··· INPUT FOR THIS TASK ···

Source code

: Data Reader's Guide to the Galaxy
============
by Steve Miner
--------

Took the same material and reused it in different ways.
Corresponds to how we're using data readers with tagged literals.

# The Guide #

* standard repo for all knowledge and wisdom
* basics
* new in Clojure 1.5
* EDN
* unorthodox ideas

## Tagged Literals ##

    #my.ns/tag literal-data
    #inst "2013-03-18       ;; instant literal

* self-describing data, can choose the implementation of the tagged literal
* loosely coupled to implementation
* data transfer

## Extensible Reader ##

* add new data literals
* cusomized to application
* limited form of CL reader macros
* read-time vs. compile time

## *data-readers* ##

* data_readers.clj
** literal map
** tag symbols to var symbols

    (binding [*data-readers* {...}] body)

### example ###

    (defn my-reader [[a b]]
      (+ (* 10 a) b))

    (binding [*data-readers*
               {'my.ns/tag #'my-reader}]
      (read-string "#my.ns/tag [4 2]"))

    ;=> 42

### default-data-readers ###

···

Show the lines of the listing above with "implementation".

* self-describing data, can choose the implementation of the tagged literal
* loosely coupled to implementation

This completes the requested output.